_WRITTEN EXERCISE 1:_
In the dried plant sheet rows, swap "locality" for "place" and leave everything else unchanged. Begin at the first row and stop after the line that contains "state / province: Colorado".

A monitoring test on Michigan's Mackinac Bridge shows how GPS can be a useful tool in collecting moving data over time and space.

In light of the tragedy that stemmed from the collapse of the I-35W bridge in Minneapolis/St. Paul, there is a growing awareness of the age and safety of our nation’s bridges. The seemingly simple question, “Is the bridge I drive across every day safe?” represents many more complex questions. Is a given bridge structurally sound? Who makes that assessment? And are they using the best tools available to make this assessment?

In the spring of 2005, this last question was asked about Michigan’s well-known Mackinac Bridge. The staff of the Michigan Department of Transportation (MDOT)/Design Survey Section, the Mackinac Bridge Authority (MBA), positioning manufacturer Leica Geosystems Inc. (Norcross, Ga.) and provider of monitoring infrastructure General Positioning LLC (Roeland Park, Kan.) more formally asked, “Can a system be designed that would be operational all day, every day to provide automatic information in the event of a structural change?” The multi-member team set out to design a test system based on solid geodesy that could be a fundamental model for similar structures everywhere.

[Dataset items]

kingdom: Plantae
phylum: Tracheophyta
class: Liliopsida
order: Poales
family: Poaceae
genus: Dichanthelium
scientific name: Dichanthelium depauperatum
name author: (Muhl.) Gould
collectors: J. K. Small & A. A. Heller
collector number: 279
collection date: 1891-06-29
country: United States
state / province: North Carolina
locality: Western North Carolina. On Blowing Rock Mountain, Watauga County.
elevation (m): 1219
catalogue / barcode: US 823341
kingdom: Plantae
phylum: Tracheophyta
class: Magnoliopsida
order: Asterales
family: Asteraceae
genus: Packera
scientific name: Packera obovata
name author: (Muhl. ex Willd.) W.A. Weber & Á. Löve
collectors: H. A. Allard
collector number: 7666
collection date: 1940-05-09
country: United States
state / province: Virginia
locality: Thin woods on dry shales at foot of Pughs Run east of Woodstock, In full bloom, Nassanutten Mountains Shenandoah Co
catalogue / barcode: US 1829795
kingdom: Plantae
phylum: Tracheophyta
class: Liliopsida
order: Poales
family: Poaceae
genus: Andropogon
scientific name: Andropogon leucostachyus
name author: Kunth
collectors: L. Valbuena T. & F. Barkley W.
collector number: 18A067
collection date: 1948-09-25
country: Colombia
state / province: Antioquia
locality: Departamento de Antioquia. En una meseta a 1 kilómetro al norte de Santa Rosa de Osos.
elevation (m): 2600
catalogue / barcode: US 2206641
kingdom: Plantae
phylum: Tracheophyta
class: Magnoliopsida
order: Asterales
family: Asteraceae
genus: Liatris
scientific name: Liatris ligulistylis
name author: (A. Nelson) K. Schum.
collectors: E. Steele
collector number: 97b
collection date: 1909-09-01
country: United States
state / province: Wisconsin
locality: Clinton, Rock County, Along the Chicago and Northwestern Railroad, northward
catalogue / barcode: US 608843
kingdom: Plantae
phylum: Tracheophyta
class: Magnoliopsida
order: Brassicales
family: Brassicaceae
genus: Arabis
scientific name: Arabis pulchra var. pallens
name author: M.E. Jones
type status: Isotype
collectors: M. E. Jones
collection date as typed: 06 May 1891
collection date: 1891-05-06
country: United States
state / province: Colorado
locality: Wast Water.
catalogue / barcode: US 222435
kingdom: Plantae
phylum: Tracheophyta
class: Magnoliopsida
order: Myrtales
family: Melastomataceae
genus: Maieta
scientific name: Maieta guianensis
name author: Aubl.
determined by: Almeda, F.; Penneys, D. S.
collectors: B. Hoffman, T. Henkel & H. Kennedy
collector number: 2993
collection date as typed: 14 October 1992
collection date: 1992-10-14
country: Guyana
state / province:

_WRITTEN EXERCISE 2:_
Pick up the account of the Mackinac Bridge GPS monitoring test after its last sentence and continue writing it.

_REPLY 1:_
kingdom: Plantae
phylum: Tracheophyta
class: Liliopsida
order: Poales
family: Poaceae
genus: Dichanthelium
scientific name: Dichanthelium depauperatum
name author: (Muhl.) Gould
collectors: J. K. Small & A. A. Heller
collector number: 279
collection date: 1891-06-29
country: United States
state / province: North Carolina
place: Western North Carolina. On Blowing Rock Mountain, Watauga County.
elevation (m): 1219
catalogue / barcode: US 823341
kingdom: Plantae
phylum: Tracheophyta
class: Magnoliopsida
order: Asterales
family: Asteraceae
genus: Packera
scientific name: Packera obovata
name author: (Muhl. ex Willd.) W.A. Weber & Á. Löve
collectors: H. A. Allard
collector number: 7666
collection date: 1940-05-09
country: United States
state / province: Virginia
place: Thin woods on dry shales at foot of Pughs Run east of Woodstock, In full bloom, Nassanutten Mountains Shenandoah Co
catalogue / barcode: US 1829795
kingdom: Plantae
phylum: Tracheophyta
class: Liliopsida
order: Poales
family: Poaceae
genus: Andropogon
scientific name: Andropogon leucostachyus
name author: Kunth
collectors: L. Valbuena T. & F. Barkley W.
collector number: 18A067
collection date: 1948-09-25
country: Colombia
state / province: Antioquia
place: Departamento de Antioquia. En una meseta a 1 kilómetro al norte de Santa Rosa de Osos.
elevation (m): 2600
catalogue / barcode: US 2206641
kingdom: Plantae
phylum: Tracheophyta
class: Magnoliopsida
order: Asterales
family: Asteraceae
genus: Liatris
scientific name: Liatris ligulistylis
name author: (A. Nelson) K. Schum.
collectors: E. Steele
collector number: 97b
collection date: 1909-09-01
country: United States
state / province: Wisconsin
place: Clinton, Rock County, Along the Chicago and Northwestern Railroad, northward
catalogue / barcode: US 608843
kingdom: Plantae
phylum: Tracheophyta
class: Magnoliopsida
order: Brassicales
family: Brassicaceae
genus: Arabis
scientific name: Arabis pulchra var. pallens
name author: M.E. Jones
type status: Isotype
collectors: M. E. Jones
collection date as typed: 06 May 1891
collection date: 1891-05-06
country: United States
state / province: Colorado

_REPLY 2:_
Prior to 1998, the five-mile-long Mackinac Bridge between the Upper and Lower Peninsulas of Michigan was the longest suspension bridge in the world. Dr. Richard Sauve, Michigan technical sales representative for Leica Geosystems Inc., inspects a Leica GX1230 receiver at the mid-span of the Bridge.

Fulfilling a Need

Prior to 1998, the Mackinac Bridge between the Upper and Lower Peninsulas of Michigan was the longest suspension bridge in the world. Before opening in November 1957, the only way to make passage between Mackinac City in the south and St. Ignace in the north was via a 45-minute ferry trip. During peak times, such as Michigan’s white-tailed deer season, the ferry wait could be as long as 20 hours. In addition to the inconvenience, the effect on commerce was extreme in transit costs and time delays. Since the only other viable route was to traverse around Lake Michigan to the west through Chicago and then to points east, a bridge across the Straights of Michigan was considered to be a capstone project for future development, as well as exploitation of the state’s upper peninsula.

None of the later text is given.